South Carolina boy, 16, pleads guilty in school shooting rampage

(Reuters) - A 16-year-old South Carolina boy pleaded guilty on Wednesday to murder and attempted murder charges stemming from the 2016 slaying of his father and shooting rampage at an elementary school that killed a 6-year-old boy, prosecutors said.

Jesse Osborne, who was 14 at the time of the 2016 attack on Townville Elementary School some 40 miles (65 km) southwest of Greenville, faces a maximum sentence of life in prison.

Prosecutors said they did not make any deals with Osborne and his guilty plea would not reduce the sentence they are were asking a judge to impose.

"I am seeking the maximum sentence in this case, life without parole, which is the appropriate sentence for the murder of six-year-old Jacob Hall, and the attempted murders of his classmates and teachers," Tenth Judicial Circuit Solicitor David Wagner said in a statement.

An attorney for Osborne could not be reached by Reuters for comment following the plea hearing in Anderson County Circuit Court. Local media reported that during the hearing Osborne's attorney said that the plea was in his client's best interest.

Prosecutors say Osborne killed his father Jeffrey Osborne, 47, at their home in Townville before driving to the school in the family's pick-up truck and crashing it into a fence.

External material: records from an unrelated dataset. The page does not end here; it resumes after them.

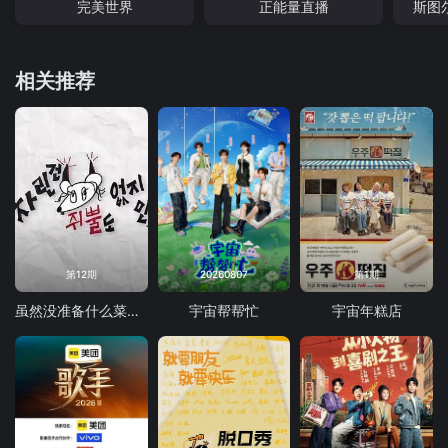
完美世界
正能量直播
斯图
相关推荐
第12期
20260807
第1期
虽然没准备什么菜第四季
宇宙帮帮忙
宇宙年糕店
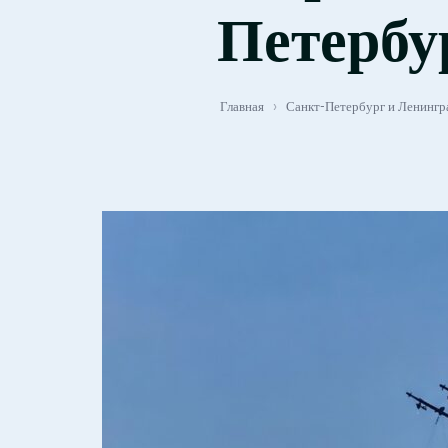
Петербур
Главная
›
Санкт-Петербург и Ленингр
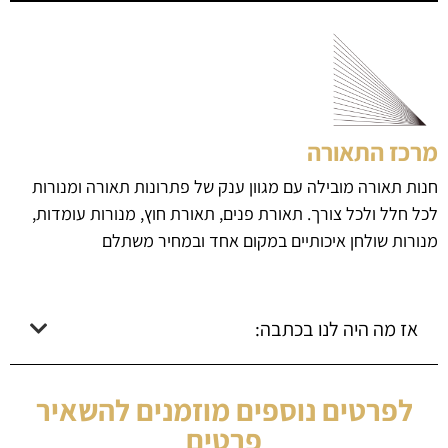
מרכז התאורה
חנות תאורה מובילה עם מגוון ענק של פתרונות תאורה ומנורות
לכל חלל ולכל צורך. תאורת פנים, תאורת חוץ, מנורות עומדות,
מנורות שולחן איכותיים במקום אחד ובמחיר משתלם
אז מה היה לנו בכתבה:
לפרטים נוספים מוזמנים להשאיר
פרטים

Osborne then began shooting with a handgun on the school playground until he was tackled by a firefighter, who pinned him down until police arrived, according to prosecutors.

Student, Jacob Hall, 6, was shot in the leg and died three days after the attack.

The crime rocked the small South Carolina town and also had national implications.

Jacob's friend, first-grader Ava Olsen, witnessed the shooting and in a letter last year to U.S. President Donald Trump obtained by the Washington Post and local media, told him she was scared and pleaded with him to keep kids safe from guns. Trump replied it was brave of her to share her story, they said.